Um persistente déficit democrático
O que é apontado como grande avanço democrático no Tratado Constitucional não passa de dispositivos formais, anulados pelo modelo econômico ultraliberalBernard Cassen
Os partidários do “sim” invocam progressos democráticos, dos quais seriam uma prova as disposições contidas na terceira parte do Tratado Constitucional Europeu (TCE). Citam as novas modalidades de cálculo da maioria qualificada (55% do número de Estados que representam pelo menos 65% da população da UE) que são certamente mais simples – porém apenas num pequeno grau – que aquelas do tratado de Nice atualmente em vigor1. Eles se apegam igualmente a duas criações: a de um posto de presidente do Conselho Europeu eleito por dois anos e meio, e do qual se espera que crie, no exterior, um “rosto” para a União Européia, bem como a de um ministro dos Negócios Estrangeiros.

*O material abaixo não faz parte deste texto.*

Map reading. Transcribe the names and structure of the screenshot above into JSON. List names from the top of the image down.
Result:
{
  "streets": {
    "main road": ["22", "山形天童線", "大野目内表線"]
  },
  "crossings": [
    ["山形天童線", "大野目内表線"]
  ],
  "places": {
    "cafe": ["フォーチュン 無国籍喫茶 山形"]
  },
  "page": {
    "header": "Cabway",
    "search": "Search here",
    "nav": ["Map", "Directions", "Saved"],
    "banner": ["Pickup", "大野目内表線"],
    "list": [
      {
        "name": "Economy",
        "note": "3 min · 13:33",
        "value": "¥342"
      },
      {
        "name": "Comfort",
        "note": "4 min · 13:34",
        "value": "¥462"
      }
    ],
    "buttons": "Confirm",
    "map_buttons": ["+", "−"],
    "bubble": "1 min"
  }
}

Além de a delimitação (ou a confusão?) de responsabilidades entre essas duas personalidades, e entre elas e o presidente da Comissão, ter rendido boas discussões, não se vê como a existência de uma função de representação suscitaria milagrosamente o consenso em relação a uma política comum aos “Vinte e cinco”. O que poderia ter dito um ministro dos negócios estrangeiros da UE quando do desencadeamento da invasão anglo-americana no Iraque, considerando as posições contraditórias existentes?
Progressos pífios
O modelo econômico ultraliberal está inscrito na maior parte dos 332 artigos da terceira parte de um TCE que compreende o total de 448
Outros cinco “progressos” democráticos do tratado são pontualmente colocados:
o direito de “alerta precoce”: um terço dos parlamentos nacionais (ou 9 em 25), podem, em nome do princípio de subsidiariedade, obrigar a Comissão a reexaminar uma das suas propostas já apresentada ao Conselho, ou ao Conselho e ao Parlamento (protocolo n° 1 anexado ao TCE). O que é menos enfatizado é que a Comissão, instituição não eleita, conserva a última palavra: pode manter, alterar ou retirar sua proposta. Os parlamentos nacionais, mesmo se chegarem a se coligar, permanecerão em sua posição muito subalterna;
o direito de iniciativa: um milhão de cidadãos da Europa pode convidar a Comissão a apresentar uma proposta de ato jurídico (artigo I-47). Aí, também, apesar do seu interesse simbólico, esse “direito” é mais que limitado: primeiro, a proposta deve entrar no âmbito da Constituição, o que remete ao conteúdo liberal desta última; em seguida, a Comissão, se ela der seqüência, não tem nenhuma obrigação de retomar o conteúdo do convite que lhe é dirigido. Ela permanece sendo o filtro discricionário entre os requerentes e as instituições originadas direta ou indiretamente do sufrágio universal que são o Parlamento e o Conselho;
o aumento (de 29 a 35, de acordo com o método utilizado para o desconto) do número de domínios dependentes da co-decisão entre o Parlamento e o Conselho – apesar de o Conselho decidir sozinho em 21 domínios, os mais importantes, como por exemplo, o sistema fiscal e o essencial da política social;
a divulgação das sessões do Conselho (artigo I-24) quando se delibera sobre uma proposta legislativa. Contudo, essa disposição corre o risco de ser bastante formal porque a maior parte das decisões são elaboradas, quando não tomadas oficiosamente, acima das reuniões do Conselho pelo Comitê dos Representantes Permanentes (Coreper) dos Estados que, este, não sedia publicamente;
a nova possibilidade de um Estado se retirar da UE (artigo I-60).
Uma vez adicionados, todos esses pontos preenchem realmente o “déficit democrático” do funcionamento da UE? Em especial, aquele que induziria a “constitucionalização” do modelo econômico ultraliberal inscrito na maior parte dos 332 artigos da terceira parte de um TCE que compreende o total de 448.
(Trad.: Marcelo de Valécio)
Bernard Cassen é jornalista, ex-diretor geral de Le Monde Diplomatique e presidente de honra da Atacc França.